BEGIN PROVIDED ENTRIES

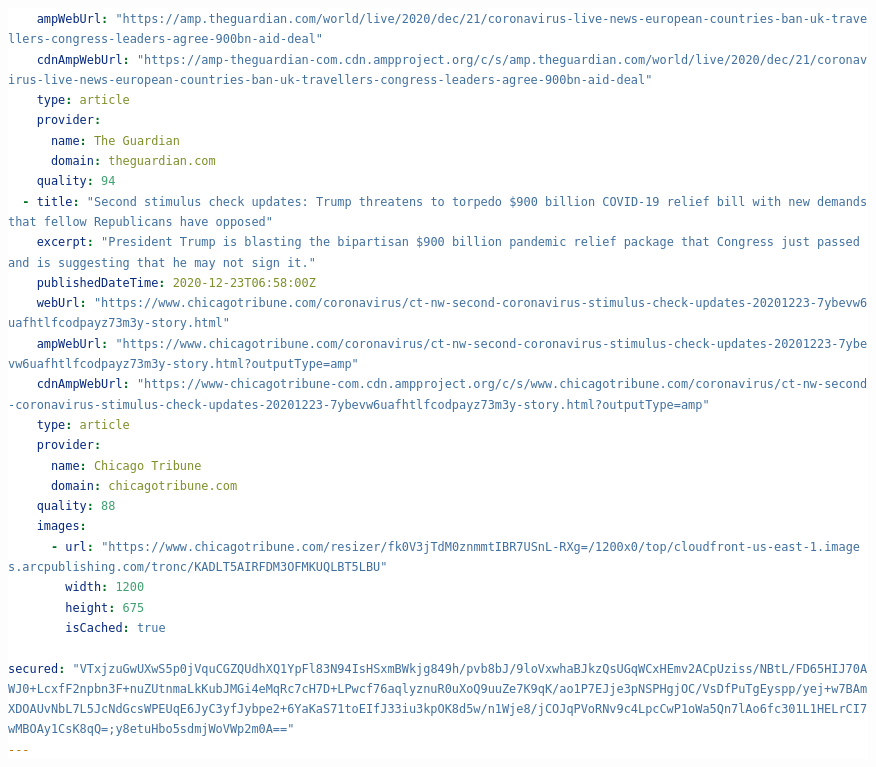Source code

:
 ```yaml
    ampWebUrl: "https://amp.theguardian.com/world/live/2020/dec/21/coronavirus-live-news-european-countries-ban-uk-travellers-congress-leaders-agree-900bn-aid-deal"
    cdnAmpWebUrl: "https://amp-theguardian-com.cdn.ampproject.org/c/s/amp.theguardian.com/world/live/2020/dec/21/coronavirus-live-news-european-countries-ban-uk-travellers-congress-leaders-agree-900bn-aid-deal"
    type: article
    provider:
      name: The Guardian
      domain: theguardian.com
    quality: 94
  - title: "Second stimulus check updates: Trump threatens to torpedo $900 billion COVID-19 relief bill with new demands that fellow Republicans have opposed"
    excerpt: "President Trump is blasting the bipartisan $900 billion pandemic relief package that Congress just passed and is suggesting that he may not sign it."
    publishedDateTime: 2020-12-23T06:58:00Z
    webUrl: "https://www.chicagotribune.com/coronavirus/ct-nw-second-coronavirus-stimulus-check-updates-20201223-7ybevw6uafhtlfcodpayz73m3y-story.html"
    ampWebUrl: "https://www.chicagotribune.com/coronavirus/ct-nw-second-coronavirus-stimulus-check-updates-20201223-7ybevw6uafhtlfcodpayz73m3y-story.html?outputType=amp"
    cdnAmpWebUrl: "https://www-chicagotribune-com.cdn.ampproject.org/c/s/www.chicagotribune.com/coronavirus/ct-nw-second-coronavirus-stimulus-check-updates-20201223-7ybevw6uafhtlfcodpayz73m3y-story.html?outputType=amp"
    type: article
    provider:
      name: Chicago Tribune
      domain: chicagotribune.com
    quality: 88
    images:
      - url: "https://www.chicagotribune.com/resizer/fk0V3jTdM0znmmtIBR7USnL-RXg=/1200x0/top/cloudfront-us-east-1.images.arcpublishing.com/tronc/KADLT5AIRFDM3OFMKUQLBT5LBU"
        width: 1200
        height: 675
        isCached: true

secured: "VTxjzuGwUXwS5p0jVquCGZQUdhXQ1YpFl83N94IsHSxmBWkjg849h/pvb8bJ/9loVxwhaBJkzQsUGqWCxHEmv2ACpUziss/NBtL/FD65HIJ70AWJ0+LcxfF2npbn3F+nuZUtnmaLkKubJMGi4eMqRc7cH7D+LPwcf76aqlyznuR0uXoQ9uuZe7K9qK/ao1P7EJje3pNSPHgjOC/VsDfPuTgEyspp/yej+w7BAmXDOAUvNbL7L5JcNdGcsWPEUqE6JyC3yfJybpe2+6YaKaS71toEIfJ33iu3kpOK8d5w/n1Wje8/jCOJqPVoRNv9c4LpcCwP1oWa5Qn7lAo6fc301L1HELrCI7wMBOAy1CsK8qQ=;y8etuHbo5sdmjWoVWp2m0A=="
---
```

END PROVIDED ENTRIES

_EXERCISE OBJECTIVE_
Omit the pictures and give the material again, exactly and in full.

_TASK RESPONSE_
Source code

:
 ```yaml
    ampWebUrl: "https://amp.theguardian.com/world/live/2020/dec/21/coronavirus-live-news-european-countries-ban-uk-travellers-congress-leaders-agree-900bn-aid-deal"
    cdnAmpWebUrl: "https://amp-theguardian-com.cdn.ampproject.org/c/s/amp.theguardian.com/world/live/2020/dec/21/coronavirus-live-news-european-countries-ban-uk-travellers-congress-leaders-agree-900bn-aid-deal"
    type: article
    provider:
      name: The Guardian
      domain: theguardian.com
    quality: 94
  - title: "Second stimulus check updates: Trump threatens to torpedo $900 billion COVID-19 relief bill with new demands that fellow Republicans have opposed"
    excerpt: "President Trump is blasting the bipartisan $900 billion pandemic relief package that Congress just passed and is suggesting that he may not sign it."
    publishedDateTime: 2020-12-23T06:58:00Z
    webUrl: "https://www.chicagotribune.com/coronavirus/ct-nw-second-coronavirus-stimulus-check-updates-20201223-7ybevw6uafhtlfcodpayz73m3y-story.html"
    ampWebUrl: "https://www.chicagotribune.com/coronavirus/ct-nw-second-coronavirus-stimulus-check-updates-20201223-7ybevw6uafhtlfcodpayz73m3y-story.html?outputType=amp"
    cdnAmpWebUrl: "https://www-chicagotribune-com.cdn.ampproject.org/c/s/www.chicagotribune.com/coronavirus/ct-nw-second-coronavirus-stimulus-check-updates-20201223-7ybevw6uafhtlfcodpayz73m3y-story.html?outputType=amp"
    type: article
    provider:
      name: Chicago Tribune
      domain: chicagotribune.com
    quality: 88
    images:
      - url: "https://www.chicagotribune.com/resizer/fk0V3jTdM0znmmtIBR7USnL-RXg=/1200x0/top/cloudfront-us-east-1.images.arcpublishing.com/tronc/KADLT5AIRFDM3OFMKUQLBT5LBU"
        width: 1200
        height: 675
        isCached: true

secured: "VTxjzuGwUXwS5p0jVquCGZQUdhXQ1YpFl83N94IsHSxmBWkjg849h/pvb8bJ/9loVxwhaBJkzQsUGqWCxHEmv2ACpUziss/NBtL/FD65HIJ70AWJ0+LcxfF2npbn3F+nuZUtnmaLkKubJMGi4eMqRc7cH7D+LPwcf76aqlyznuR0uXoQ9uuZe7K9qK/ao1P7EJje3pNSPHgjOC/VsDfPuTgEyspp/yej+w7BAmXDOAUvNbL7L5JcNdGcsWPEUqE6JyC3yfJybpe2+6YaKaS71toEIfJ33iu3kpOK8d5w/n1Wje8/jCOJqPVoRNv9c4LpcCwP1oWa5Qn7lAo6fc301L1HELrCI7wMBOAy1CsK8qQ=;y8etuHbo5sdmjWoVWp2m0A=="
---
```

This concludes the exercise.